Chart comprehension data:
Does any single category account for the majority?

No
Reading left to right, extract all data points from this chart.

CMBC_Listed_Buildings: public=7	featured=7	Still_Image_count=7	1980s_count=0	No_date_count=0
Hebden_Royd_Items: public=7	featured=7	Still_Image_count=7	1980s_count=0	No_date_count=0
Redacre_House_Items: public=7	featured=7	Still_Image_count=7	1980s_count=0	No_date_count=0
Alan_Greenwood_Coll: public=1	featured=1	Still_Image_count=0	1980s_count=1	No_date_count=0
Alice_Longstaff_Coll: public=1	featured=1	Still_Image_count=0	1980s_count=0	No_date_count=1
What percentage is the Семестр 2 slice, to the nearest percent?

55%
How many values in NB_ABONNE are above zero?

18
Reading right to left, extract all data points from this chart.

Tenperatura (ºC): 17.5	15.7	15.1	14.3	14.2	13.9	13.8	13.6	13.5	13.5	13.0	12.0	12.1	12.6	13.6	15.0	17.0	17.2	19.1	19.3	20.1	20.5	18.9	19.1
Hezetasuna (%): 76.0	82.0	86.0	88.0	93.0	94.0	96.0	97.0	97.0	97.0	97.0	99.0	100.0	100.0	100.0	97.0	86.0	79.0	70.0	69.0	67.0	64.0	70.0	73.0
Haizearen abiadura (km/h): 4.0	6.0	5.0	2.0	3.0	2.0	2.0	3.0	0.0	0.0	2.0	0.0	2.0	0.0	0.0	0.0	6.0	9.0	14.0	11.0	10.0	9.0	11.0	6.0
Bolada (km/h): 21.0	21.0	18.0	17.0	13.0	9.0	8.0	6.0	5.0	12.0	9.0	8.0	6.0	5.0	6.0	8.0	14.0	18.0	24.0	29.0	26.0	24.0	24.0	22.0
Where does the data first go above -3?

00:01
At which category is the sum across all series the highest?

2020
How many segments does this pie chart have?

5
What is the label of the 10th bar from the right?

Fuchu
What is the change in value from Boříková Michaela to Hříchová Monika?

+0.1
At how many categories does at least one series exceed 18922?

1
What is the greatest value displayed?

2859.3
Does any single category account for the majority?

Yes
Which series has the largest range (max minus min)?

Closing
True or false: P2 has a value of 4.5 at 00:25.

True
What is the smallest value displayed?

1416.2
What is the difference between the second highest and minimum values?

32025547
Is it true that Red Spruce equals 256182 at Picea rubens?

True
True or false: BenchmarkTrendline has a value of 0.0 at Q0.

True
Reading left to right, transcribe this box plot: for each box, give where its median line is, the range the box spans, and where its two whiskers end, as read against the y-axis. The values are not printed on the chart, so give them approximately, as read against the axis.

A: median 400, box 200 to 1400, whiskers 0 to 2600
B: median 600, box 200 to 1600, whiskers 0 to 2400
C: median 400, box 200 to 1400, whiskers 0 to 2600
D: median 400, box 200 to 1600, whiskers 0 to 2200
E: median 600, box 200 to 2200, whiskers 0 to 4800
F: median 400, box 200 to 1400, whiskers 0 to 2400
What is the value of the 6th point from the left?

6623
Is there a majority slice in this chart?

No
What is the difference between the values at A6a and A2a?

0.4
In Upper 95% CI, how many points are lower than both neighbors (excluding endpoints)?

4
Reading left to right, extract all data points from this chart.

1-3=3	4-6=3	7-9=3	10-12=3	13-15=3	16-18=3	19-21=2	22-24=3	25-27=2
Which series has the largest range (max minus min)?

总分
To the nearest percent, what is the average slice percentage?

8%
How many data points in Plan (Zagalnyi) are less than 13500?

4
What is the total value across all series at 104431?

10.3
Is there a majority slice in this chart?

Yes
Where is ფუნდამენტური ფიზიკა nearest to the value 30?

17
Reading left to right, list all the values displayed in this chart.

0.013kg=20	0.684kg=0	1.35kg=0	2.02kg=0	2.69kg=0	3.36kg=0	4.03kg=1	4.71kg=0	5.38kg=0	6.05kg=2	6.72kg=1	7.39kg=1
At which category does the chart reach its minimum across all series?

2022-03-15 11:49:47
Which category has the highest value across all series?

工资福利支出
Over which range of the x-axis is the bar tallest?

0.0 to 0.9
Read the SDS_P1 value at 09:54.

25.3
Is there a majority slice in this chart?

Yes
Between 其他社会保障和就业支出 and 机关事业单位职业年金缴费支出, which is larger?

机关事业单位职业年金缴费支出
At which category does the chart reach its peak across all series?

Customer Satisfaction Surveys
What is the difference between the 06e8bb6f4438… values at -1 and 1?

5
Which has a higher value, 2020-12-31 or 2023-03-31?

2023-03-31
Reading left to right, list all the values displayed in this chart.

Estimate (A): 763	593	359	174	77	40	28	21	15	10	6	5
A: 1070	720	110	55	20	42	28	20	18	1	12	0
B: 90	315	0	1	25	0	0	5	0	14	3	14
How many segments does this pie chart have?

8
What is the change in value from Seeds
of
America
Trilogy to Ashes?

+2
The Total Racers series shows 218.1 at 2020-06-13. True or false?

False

◆ The problem ◆
Find each line in the records that contains the string "highest" with the same capitalization, and copy those lines.

◆ Answer ◆
At which category is the sum across all series the highest?
What is the difference between the second highest and minimum values?
Which category has the highest value across all series?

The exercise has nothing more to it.